=== Required work ===
Every line of the data that includes "Learning" should be copied out.

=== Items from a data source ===
○ ○ ○

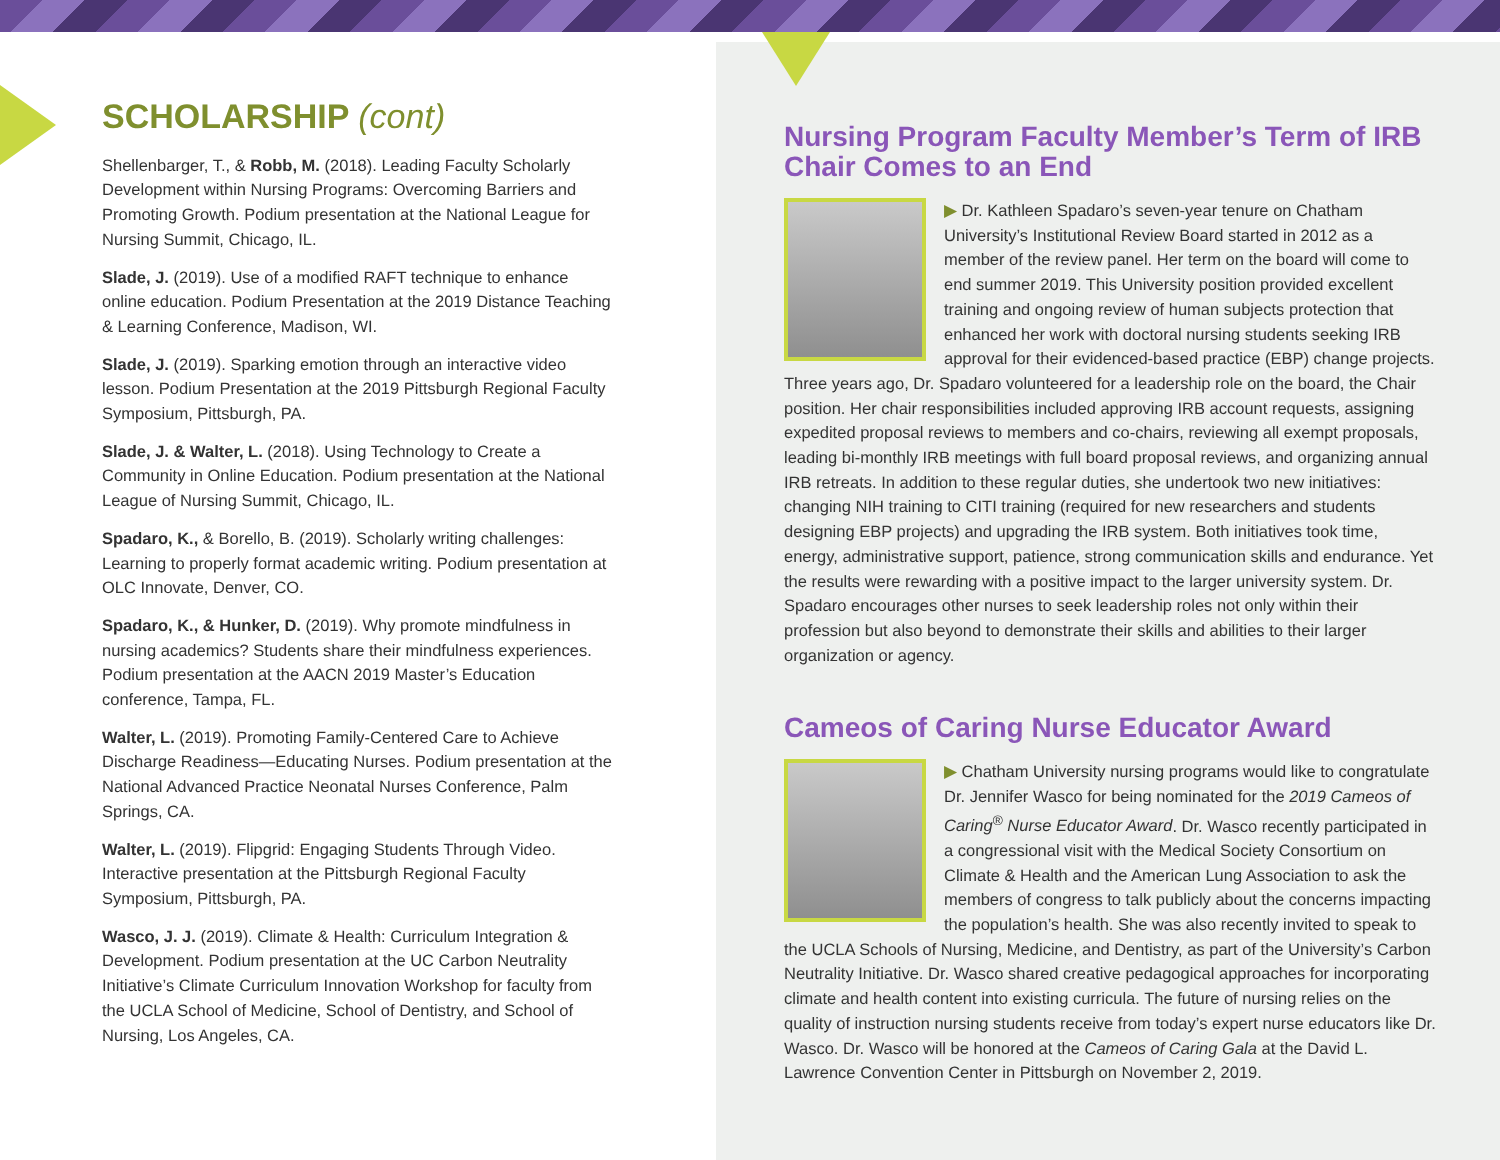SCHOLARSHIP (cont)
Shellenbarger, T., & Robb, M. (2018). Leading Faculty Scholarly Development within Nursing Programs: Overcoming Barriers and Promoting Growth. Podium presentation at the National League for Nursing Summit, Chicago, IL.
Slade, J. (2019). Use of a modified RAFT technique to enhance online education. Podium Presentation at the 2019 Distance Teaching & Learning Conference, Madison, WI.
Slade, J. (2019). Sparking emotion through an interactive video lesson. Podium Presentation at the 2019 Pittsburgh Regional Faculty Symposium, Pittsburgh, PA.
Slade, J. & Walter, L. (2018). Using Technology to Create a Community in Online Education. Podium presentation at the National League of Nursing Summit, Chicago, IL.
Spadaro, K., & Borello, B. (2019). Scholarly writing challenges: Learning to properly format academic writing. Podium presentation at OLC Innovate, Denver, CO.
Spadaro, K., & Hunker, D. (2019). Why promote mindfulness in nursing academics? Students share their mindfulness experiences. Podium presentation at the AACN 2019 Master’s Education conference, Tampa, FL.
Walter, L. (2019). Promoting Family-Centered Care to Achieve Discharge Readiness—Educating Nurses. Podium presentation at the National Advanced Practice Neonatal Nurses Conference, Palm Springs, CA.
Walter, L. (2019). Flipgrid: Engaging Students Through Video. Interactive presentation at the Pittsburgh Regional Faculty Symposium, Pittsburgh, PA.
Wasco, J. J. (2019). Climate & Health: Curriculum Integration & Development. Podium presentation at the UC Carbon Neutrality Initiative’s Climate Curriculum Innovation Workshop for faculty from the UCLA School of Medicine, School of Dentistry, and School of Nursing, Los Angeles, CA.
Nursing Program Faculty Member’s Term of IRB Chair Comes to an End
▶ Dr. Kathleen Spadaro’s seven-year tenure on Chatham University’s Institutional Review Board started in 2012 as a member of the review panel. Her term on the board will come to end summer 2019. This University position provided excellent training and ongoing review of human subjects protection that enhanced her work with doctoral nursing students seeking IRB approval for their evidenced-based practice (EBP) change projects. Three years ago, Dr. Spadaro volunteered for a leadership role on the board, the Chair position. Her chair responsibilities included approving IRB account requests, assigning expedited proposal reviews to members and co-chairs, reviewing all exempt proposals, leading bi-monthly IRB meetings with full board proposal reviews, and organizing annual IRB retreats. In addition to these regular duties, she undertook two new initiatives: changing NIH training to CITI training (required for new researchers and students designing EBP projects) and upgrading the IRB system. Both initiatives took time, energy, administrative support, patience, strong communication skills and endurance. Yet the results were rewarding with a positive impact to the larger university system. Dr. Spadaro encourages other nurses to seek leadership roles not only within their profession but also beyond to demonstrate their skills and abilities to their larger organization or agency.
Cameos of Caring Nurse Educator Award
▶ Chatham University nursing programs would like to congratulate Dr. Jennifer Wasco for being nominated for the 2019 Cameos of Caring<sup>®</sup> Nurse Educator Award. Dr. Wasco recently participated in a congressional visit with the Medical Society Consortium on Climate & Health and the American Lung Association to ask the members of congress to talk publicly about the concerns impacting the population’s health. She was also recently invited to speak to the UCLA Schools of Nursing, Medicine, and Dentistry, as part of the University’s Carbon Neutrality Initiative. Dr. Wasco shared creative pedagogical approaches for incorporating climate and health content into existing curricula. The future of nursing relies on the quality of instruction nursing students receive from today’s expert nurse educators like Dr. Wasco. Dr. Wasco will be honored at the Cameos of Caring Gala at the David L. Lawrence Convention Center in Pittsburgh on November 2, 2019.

○ ○ ○

=== Task response ===
Slade, J. (2019). Use of a modified RAFT technique to enhance online education. Podium Presentation at the 2019 Distance Teaching & Learning Conference, Madison, WI.
Spadaro, K., & Borello, B. (2019). Scholarly writing challenges: Learning to properly format academic writing. Podium presentation at OLC Innovate, Denver, CO.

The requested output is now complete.